--- START ---

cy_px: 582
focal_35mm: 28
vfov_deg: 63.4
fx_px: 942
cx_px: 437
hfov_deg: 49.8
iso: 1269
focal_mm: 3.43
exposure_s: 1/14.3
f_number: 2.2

--- END ---
--- START ---

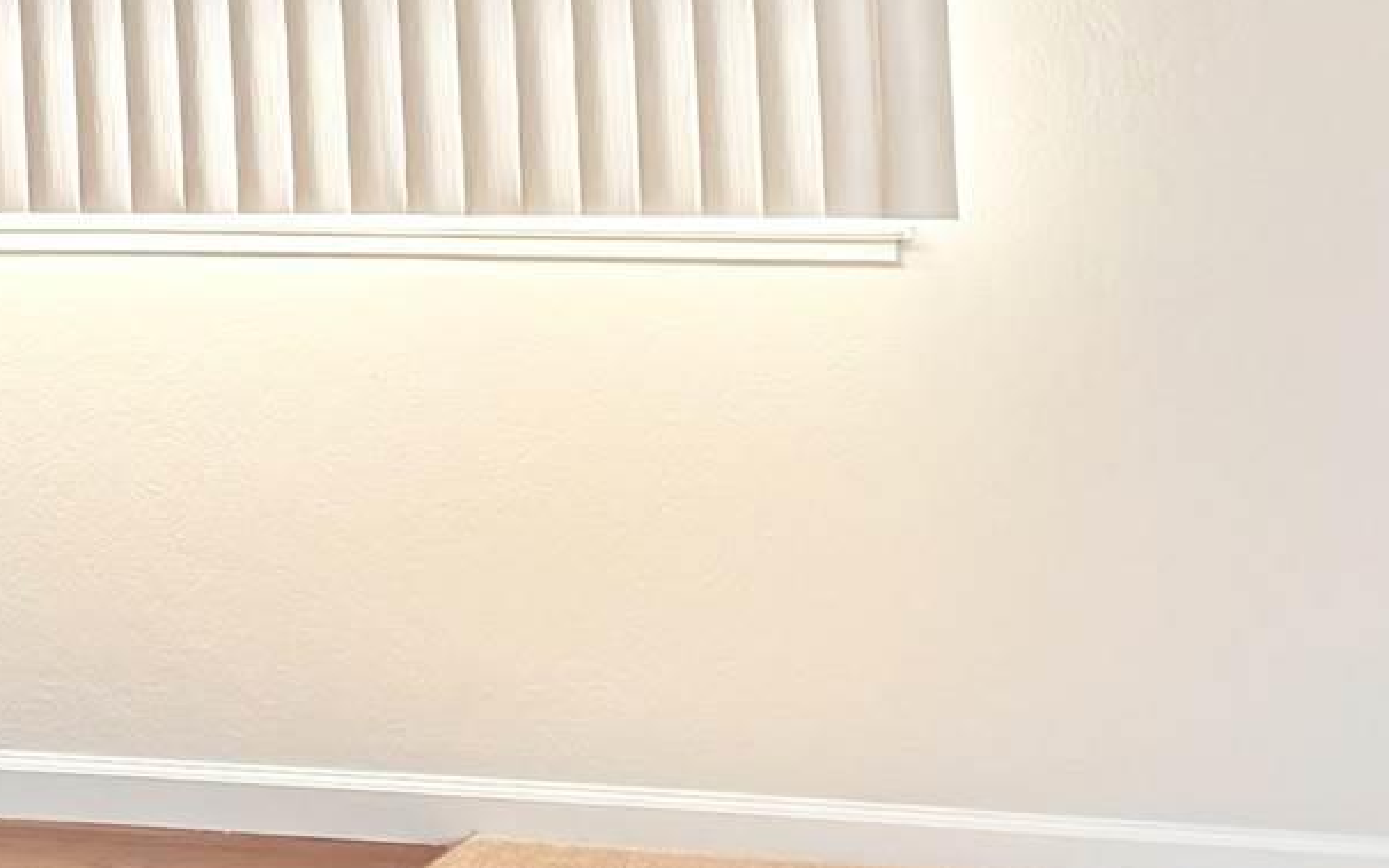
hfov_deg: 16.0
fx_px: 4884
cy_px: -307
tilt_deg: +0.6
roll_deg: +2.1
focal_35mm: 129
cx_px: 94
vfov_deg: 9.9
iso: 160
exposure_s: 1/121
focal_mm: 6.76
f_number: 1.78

--- END ---

◆ What is being asked ◆
Using the data above, reproduce exactly the lines between those holding "tilt_deg: +0.6" and "f_number: 1.78", inclusive, and no others.

◆ Result ◆
tilt_deg: +0.6
roll_deg: +2.1
focal_35mm: 129
cx_px: 94
vfov_deg: 9.9
iso: 160
exposure_s: 1/121
focal_mm: 6.76
f_number: 1.78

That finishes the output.